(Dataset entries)
++++++++++

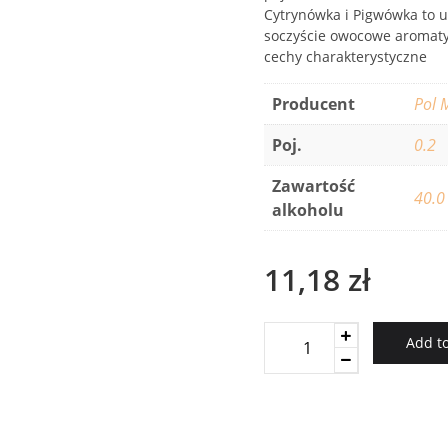
Cytrynówka i Pigwówka to 
soczyście owocowe aromaty,
cechy charakterystyczne
Producent
Pol 
Poj.
0.2
Zawartość
40.0
alkoholu
11,18
zł
Starosta
Add to
0,2l
quantity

++++++++++

**Task statement:** Exclude the images, then output the data above word for word.

**Expected output:**
Cytrynówka i Pigwówka to 
soczyście owocowe aromaty,
cechy charakterystyczne
Producent
Pol 
Poj.
0.2
Zawartość
40.0
alkoholu
11,18
zł
Starosta
Add to
0,2l
quantity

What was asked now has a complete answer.